Vietnam is at the forefront of a growing number of countries who are transforming the way they generate and use energy, said Deputy Minister Hoang Quoc Vuong of the Ministry of Industry and Trade at a recent forum in Hanoi.
In his speech, Deputy Minister Vuong outlined a series of initiatives the Vietnam government has undertaken targeting reduced emissions to mitigate the dangers of climate change and meet the goals of the Paris Agreement.
Among other things, he noted there is a fundamental need to transform the country’s energy sector away from fossil fuels and towards clean, renewable energy such as wind power.
Today the country has virtually no wind generation, but the Government has set an ambitious target to increase the wind power capacity to 6,000 megawatts (MW) by 2030, which, if achieved, would be a remarkable accomplishment.
With the support of the Danish Energy Agency the Government is mapping out a Wind Energy Program that will craft a competitive bidding mechanism for large-scale renewable energy development and a feed-in tariff for smaller-scale systems.
The gist of the program is that it will require Government owned utilities to buy all clean power generated by non-utility producers at favourable standardized prices that will attract and encourage early and substantial investment in wind projects.
Henrik Breum, an adviser to the Danish Energy Agency Centre for Global Cooperation, in turn told those attending the conference about Denmark’s experiences with developing wind energy.
Mr Breum noted that before the 1973 oil crisis, 99% of electricity in Denmark was sourced from fossil fuel-fired power stations. But things changed dramatically in the four subsequent decades as Denmark embarked on a national policy of low-carbon energy development.
In 2014, renewable energy accounted for over half (56%) of the total power generated in Denmark, which is the highest percentage of any country around the globe.
Wind energy requires large upfront investment, so the Danish government has adopted smart finance polices and set appropriate electricity prices, which favour the use of wind power in the national grid.
For his part, Steve Sawyer, secretary general of the Global Wind Energy Council, noted that wind power currently accounts for 4% of the world’s electricity requirements and indicted that the percentage could climb to as high as 8% by 2020.
Over the longer term, he optimistically speculated that it could hit 18-20% by 2030 and around 30% by 2050, but that is only if countries concentrated their efforts on combating climate change, which admittedly is not likely to happen.
Lastly, Danish Ambassador to Vietnam Charlotte Laursen, spoke about Denmark’s experiences with wind energy and how it could benefit the country’s industrial development strategy.

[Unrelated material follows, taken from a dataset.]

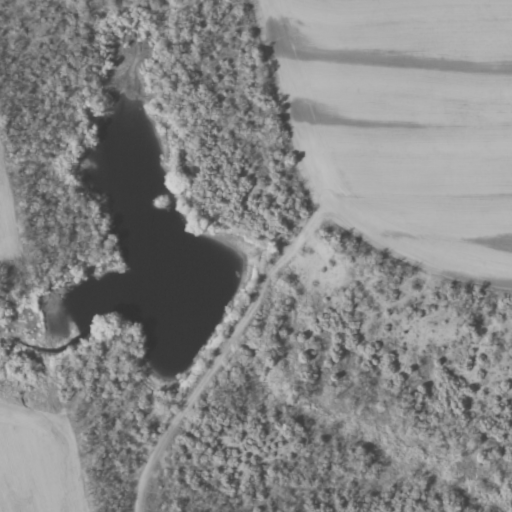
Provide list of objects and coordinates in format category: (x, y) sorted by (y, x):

If properly implemented, wind power could attract substantial foreign direct investment and have a transformative effect on low-carbon energy development, noted Ambassador Laursen.
The experience of Denmark, she said, is consistent with that of other countries, and it shows that with just a few million dollars of public funding and via the adoption of smart finance policies, countries can successfully attract billions of dollars of private investment for wind energy development.